Even in a decade that’s seen Tristram Shandy turned into a film, and Moby Dick and Middlemarch on stage in faithful adaptations, Richard Burton’s The Anatomy of Melancholy – published in 1621 – is a surprising choice of text on which to base a piece of theatre.
Stan’s Cafe aren’t pretending that their source matter is anything other than a lengthy, dense, and crucially (although some elements touch on the fantastical) non-fiction tome. Instead, they’ve created a fascinating, but tiring monument both to Melancholy with a capital “M”, and to a whole tradition of presenting ideas — a scholarly way of thinking about and understanding the world that’s more usually covered over in impenetrable layers of archival paper.
The free slow of narratives between stage and books sometimes seems to efface, implicitly, the huge gulfs between these mediums and the way we experience them. Cinema experiments, toys with and exploits the printed page’s borrowed prestige — think of the classic Disney framing device of leafing through a beautifully tinted manuscript, “Once upon a time…” — but plays seldom make direct reference to their physical sources. Here, paper is central, and king. The staging echoes the ornate visual machinery of Robert Burton’s printed book, which drew on an already-old fashioned manuscript tradition that had been refined by centuries of pedantic medieval monks. Where more recent works follow a single unbroken strand, early modern texts were constantly aware of the divisions and subdivisions necessary to a rational, complete handling of a subject, and of the many opening out alleyways suggested by the text. Accordingly, the stage is portioned out into an arrangement of easels, each bearing the appropriate heading, subheading or gloss for each theme, their pages flipped over in a constantly rolling calendar of our progress through the book.

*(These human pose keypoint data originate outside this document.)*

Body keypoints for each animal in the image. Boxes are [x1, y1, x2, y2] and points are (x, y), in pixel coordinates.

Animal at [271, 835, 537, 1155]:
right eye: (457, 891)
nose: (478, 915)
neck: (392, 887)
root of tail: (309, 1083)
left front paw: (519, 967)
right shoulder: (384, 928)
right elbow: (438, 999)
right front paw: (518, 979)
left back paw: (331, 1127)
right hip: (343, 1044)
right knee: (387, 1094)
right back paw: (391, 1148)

The text is split between four narrators, clothed in black, yellow, blue, and red in correspondence to the four humors – black bile, yellow bile, phlegm and blood. Soft-spoken, mild Graeme Rose takes the role of black-clad author Robert Burton, ruefully claiming his unfitness to speak of worldly matters like love because he’s a scholar and clergyman – a hangover from the medieval modesty topos that saw Chaucer announce his unfitness as a poet in the midst of his more spectacular verse. Still, bookish and scholarly though he is, he’s also completely human, launching into impassioned invectives against physicians, then hastily recanting them lest they refuse to treat him.

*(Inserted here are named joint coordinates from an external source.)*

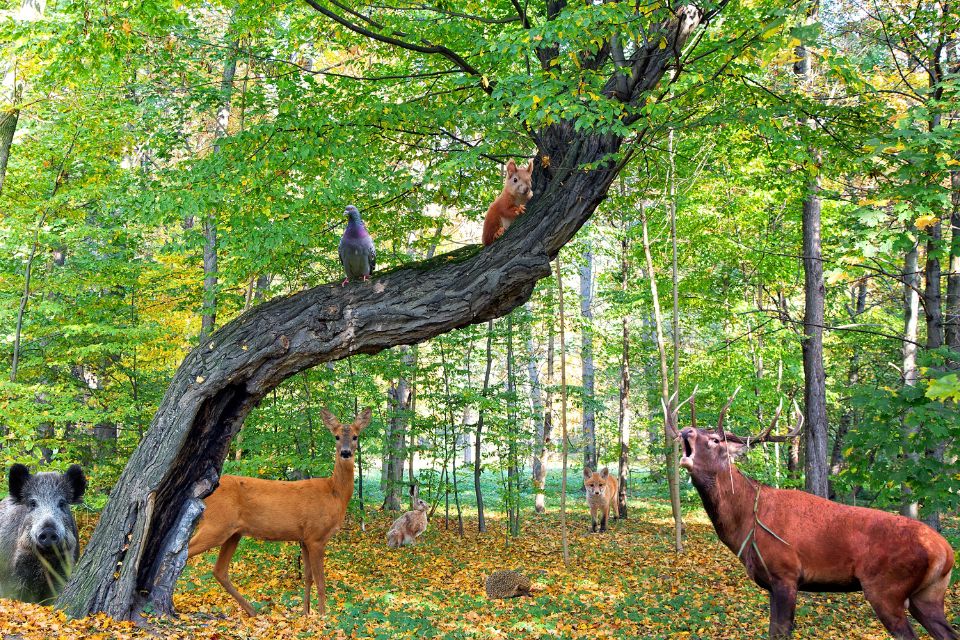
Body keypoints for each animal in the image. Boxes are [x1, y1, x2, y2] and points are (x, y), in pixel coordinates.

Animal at [188, 404, 372, 616]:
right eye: (336, 436)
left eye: (356, 436)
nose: (346, 452)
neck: (334, 494)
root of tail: (205, 492)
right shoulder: (316, 536)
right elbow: (321, 582)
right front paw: (323, 616)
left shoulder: (304, 538)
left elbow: (308, 578)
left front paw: (306, 613)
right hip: (216, 524)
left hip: (233, 533)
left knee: (219, 570)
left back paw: (252, 611)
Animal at [668, 390, 960, 640]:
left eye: (715, 440)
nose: (685, 430)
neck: (745, 526)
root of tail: (946, 552)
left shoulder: (786, 574)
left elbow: (781, 632)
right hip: (929, 595)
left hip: (887, 589)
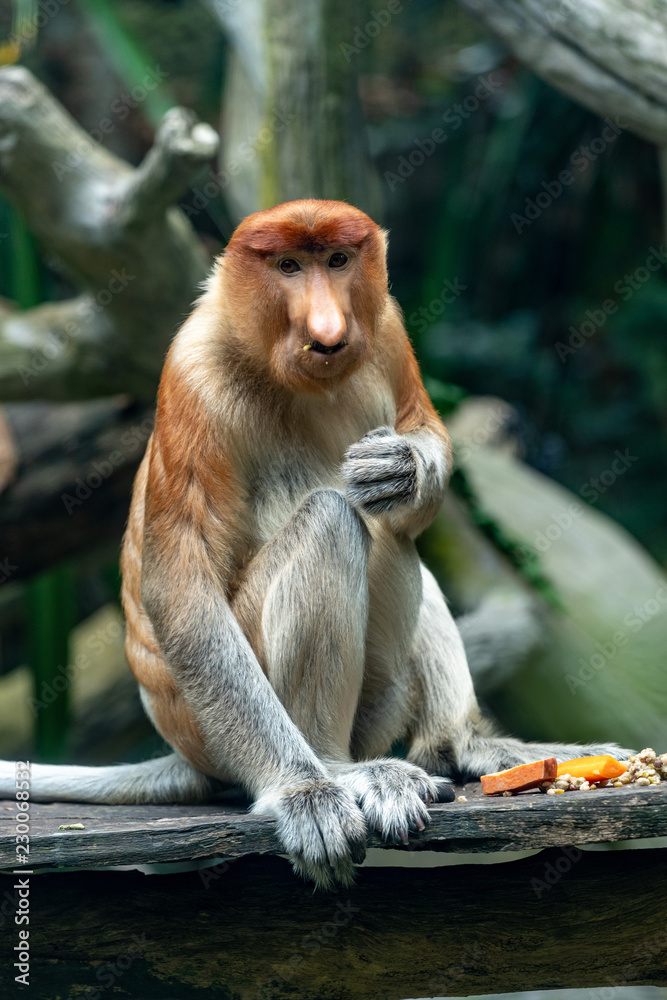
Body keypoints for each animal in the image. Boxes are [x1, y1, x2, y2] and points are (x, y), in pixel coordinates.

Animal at [0, 200, 631, 888]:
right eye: (287, 267)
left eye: (337, 260)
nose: (328, 328)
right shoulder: (193, 373)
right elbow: (182, 593)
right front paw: (304, 794)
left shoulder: (387, 328)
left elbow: (421, 430)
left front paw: (401, 467)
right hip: (209, 726)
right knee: (332, 517)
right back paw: (342, 771)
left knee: (393, 534)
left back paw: (462, 745)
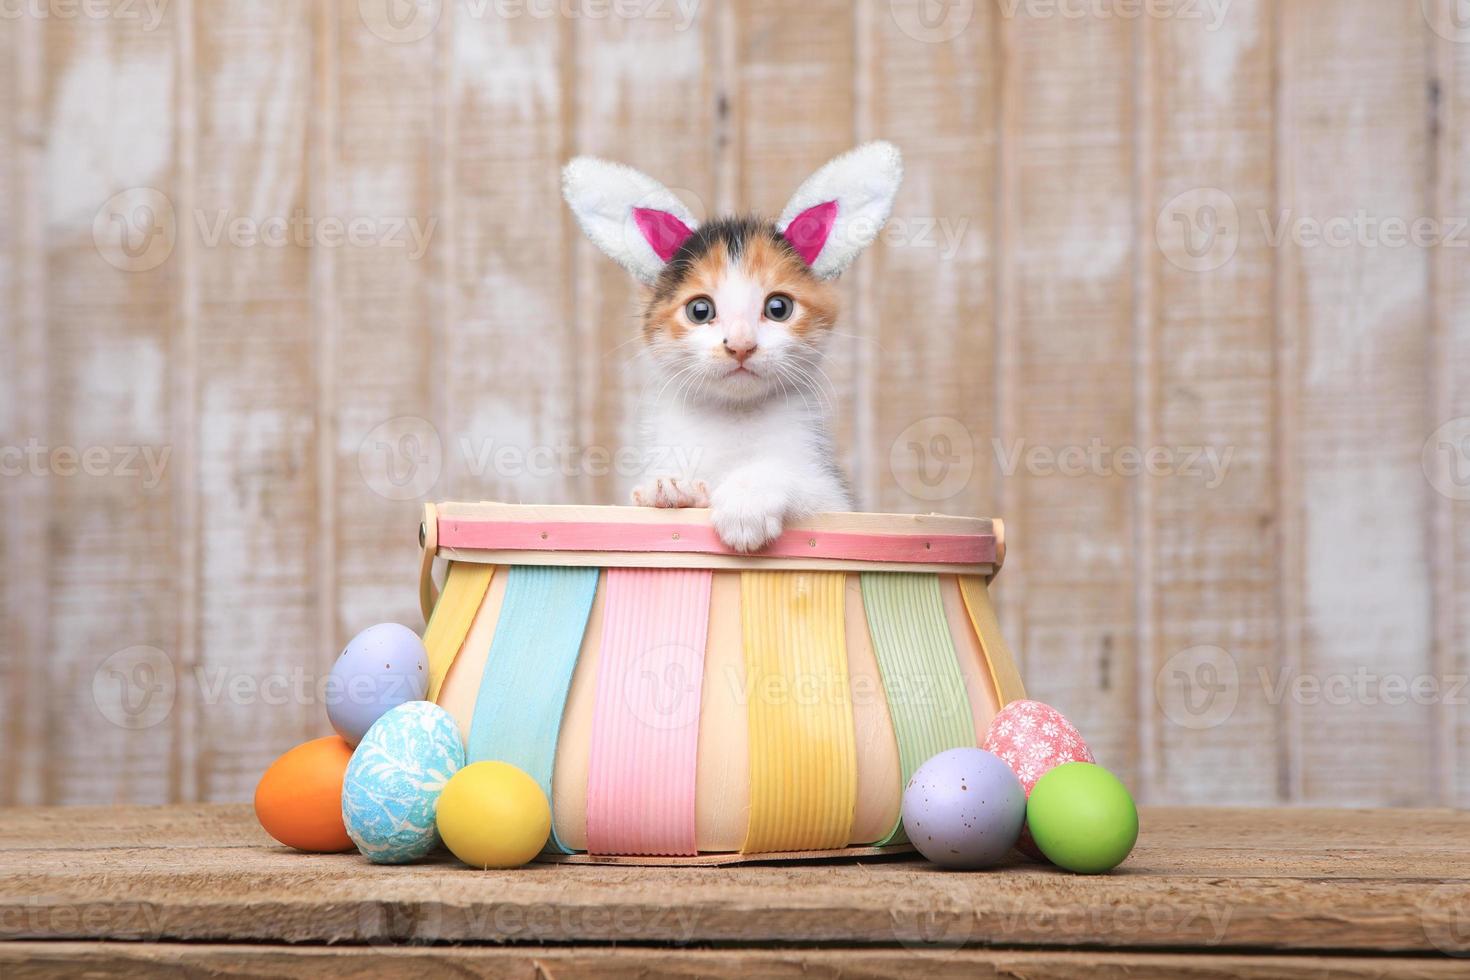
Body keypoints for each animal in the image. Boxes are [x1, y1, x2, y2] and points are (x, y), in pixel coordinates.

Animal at [561, 141, 905, 552]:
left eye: (778, 308)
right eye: (700, 310)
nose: (741, 346)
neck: (733, 416)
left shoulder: (834, 497)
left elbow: (793, 476)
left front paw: (746, 502)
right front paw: (670, 489)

Melancholy, as Burton sees it, has manifold causes but fewer cures. His famous discourse in the four humors, and the ways they can be put out of joint. His eventual advice is surprisingly modern — good diet and exercise, although few doctors today would join him in especially recommending rabbits and archery to the purpose. Still, although the text’s three parts each have their own distinct purpose and mood, the play’s divisions aren’t met with similar shifts. The section on love melancholy is particularly effective for its introduction of an arbor, dancing, and Rochi Rampal’s transformation, by means of a wig, into a woman, in a set of simple devices that transform the chapter’s atmosphere. The many other sections – and it does feel like many – tend to blur together, sharpened only by rare deviations from the text format into Latin drinking songs or botanical illustrations.

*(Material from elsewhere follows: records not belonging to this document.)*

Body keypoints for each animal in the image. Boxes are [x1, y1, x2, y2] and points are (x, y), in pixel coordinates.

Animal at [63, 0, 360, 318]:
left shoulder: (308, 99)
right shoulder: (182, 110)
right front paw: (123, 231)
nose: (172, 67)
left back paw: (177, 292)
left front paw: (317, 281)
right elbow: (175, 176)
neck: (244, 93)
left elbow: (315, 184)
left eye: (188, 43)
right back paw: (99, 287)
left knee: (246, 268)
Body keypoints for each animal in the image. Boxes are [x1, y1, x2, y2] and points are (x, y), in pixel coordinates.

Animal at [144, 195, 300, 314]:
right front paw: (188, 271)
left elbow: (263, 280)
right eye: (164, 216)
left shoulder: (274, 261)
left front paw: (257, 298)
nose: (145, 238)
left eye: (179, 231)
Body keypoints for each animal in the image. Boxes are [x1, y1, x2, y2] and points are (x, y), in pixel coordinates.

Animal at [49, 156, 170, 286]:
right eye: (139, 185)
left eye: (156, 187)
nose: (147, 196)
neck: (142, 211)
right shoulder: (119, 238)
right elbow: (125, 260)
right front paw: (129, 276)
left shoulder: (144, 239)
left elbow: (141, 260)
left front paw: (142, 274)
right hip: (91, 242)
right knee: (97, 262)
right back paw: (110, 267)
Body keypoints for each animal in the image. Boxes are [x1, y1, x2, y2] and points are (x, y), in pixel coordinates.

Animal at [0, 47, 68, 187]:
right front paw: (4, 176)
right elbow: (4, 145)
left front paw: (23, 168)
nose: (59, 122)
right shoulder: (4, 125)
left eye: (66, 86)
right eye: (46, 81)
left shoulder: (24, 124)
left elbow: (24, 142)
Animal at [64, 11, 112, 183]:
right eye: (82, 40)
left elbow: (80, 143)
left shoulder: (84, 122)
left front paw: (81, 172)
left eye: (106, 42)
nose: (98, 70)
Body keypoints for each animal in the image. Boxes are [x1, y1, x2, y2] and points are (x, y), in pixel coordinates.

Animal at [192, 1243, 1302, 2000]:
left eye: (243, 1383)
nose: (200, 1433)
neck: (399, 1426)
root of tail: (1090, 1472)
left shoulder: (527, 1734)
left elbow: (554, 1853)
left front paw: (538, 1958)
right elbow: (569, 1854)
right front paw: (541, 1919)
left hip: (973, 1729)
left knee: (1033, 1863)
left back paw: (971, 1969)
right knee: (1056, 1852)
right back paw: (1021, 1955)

The crux, the central irony of Burton’s text is that he’s writing about melancholy, to avoid his own melancholy – busyness is the best cure. But Graeme Rose’s Burton, like all the performers, is so subservient to the physical machinery of the text that there’s no sense of his own gloom lifting, of the personality that comes across so strongly in his book in spite of his attempts at compendious authority.
This careful and faithful staging doesn’t claim to be doing anything more than putting this book on stage – programme notes warn “This show is long and full of content. Don’t worry if you find yourself drifting off and thinking of something else.” But although a lot of content and format has been preserved, the production hasn’t found the story that lies in the relationship between reader, author and text. The audience is missing out on the autonomous reader’s power to leaf through and find the consolation they need, to follow the paper trail left by their melancholic author’s own story.